§ GOAL OF THE EXERCISE:
In the material below, find every line with "commission" and pull it out.

=== Section Start ===

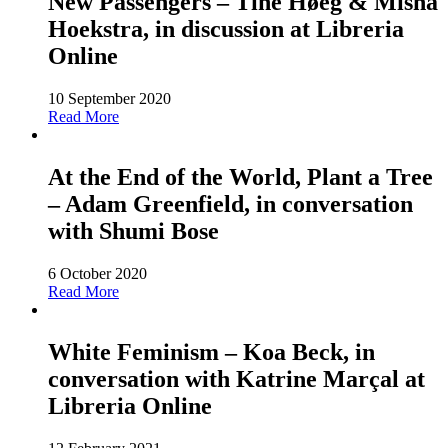
New Passengers – Tine Høeg & Misha
Hoekstra, in discussion at Libreria
Online
10 September 2020
Read More
At the End of the World, Plant a Tree
– Adam Greenfield, in conversation
with Shumi Bose
6 October 2020
Read More
White Feminism – Koa Beck, in
conversation with Katrine Marçal at
Libreria Online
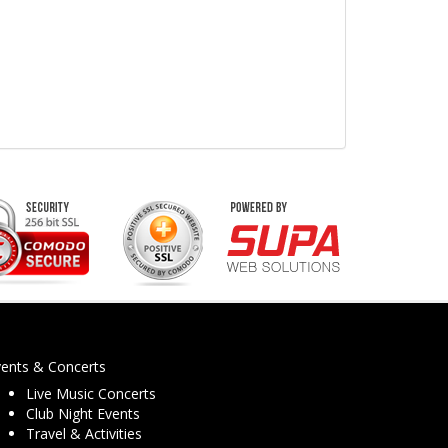
vents & Concerts
Live Music Concerts
Club Night Events
Travel & Activities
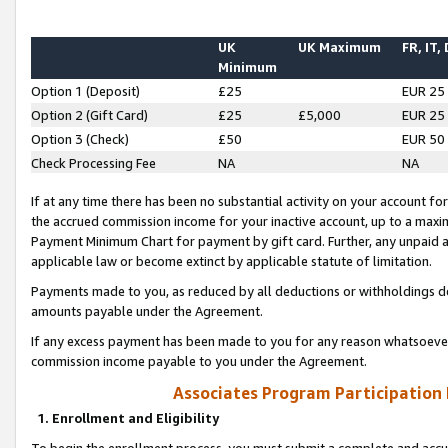
UK
UK Maximum
FR, IT,
Minimum
Option 1 (Deposit)
£25
EUR 25
Option 2 (Gift Card)
£25
£5,000
EUR 25
Option 3 (Check)
£50
EUR 50
Check Processing Fee
NA
NA
If at any time there has been no substantial activity on your account for 
the accrued commission income for your inactive account, up to a max
Payment Minimum Chart for payment by gift card. Further, any unpaid 
applicable law or become extinct by applicable statute of limitation.
Payments made to you, as reduced by all deductions or withholdings de
amounts payable under the Agreement.
If any excess payment has been made to you for any reason whatsoever,
commission income payable to you under the Agreement.
Associates Program Participation
1. Enrollment and Eligibility
To begin the enrollment process, you must submit a complete and accur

=== Section End ===

§ RESULT FOR THIS EXERCISE:
the accrued commission income for your inactive account, up to a max
commission income payable to you under the Agreement.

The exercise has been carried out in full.